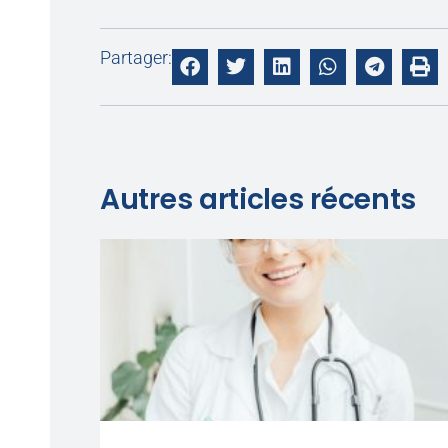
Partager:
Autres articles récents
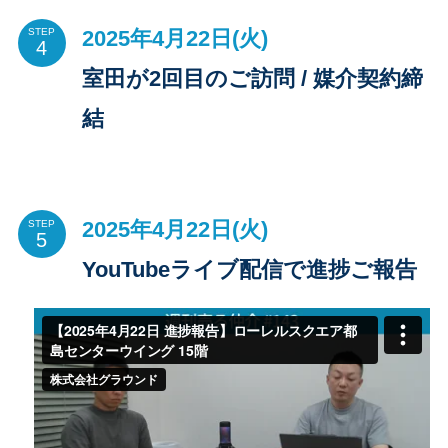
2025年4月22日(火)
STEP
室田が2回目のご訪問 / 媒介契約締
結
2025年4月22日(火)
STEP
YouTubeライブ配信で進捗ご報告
--
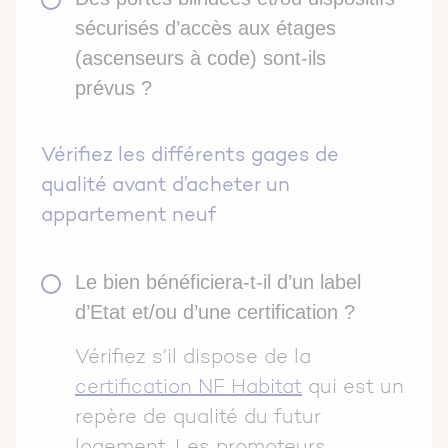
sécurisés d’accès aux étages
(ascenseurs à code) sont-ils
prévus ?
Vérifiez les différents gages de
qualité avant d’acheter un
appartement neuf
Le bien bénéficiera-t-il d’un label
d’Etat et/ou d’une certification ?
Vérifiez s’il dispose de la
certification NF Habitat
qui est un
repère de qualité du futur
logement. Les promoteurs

THE TASK: From the entries above, extract each line that contains the string "certification". The match is case-sensitive.

EXPECTED ANSWER:
d’Etat et/ou d’une certification ?
certification NF Habitat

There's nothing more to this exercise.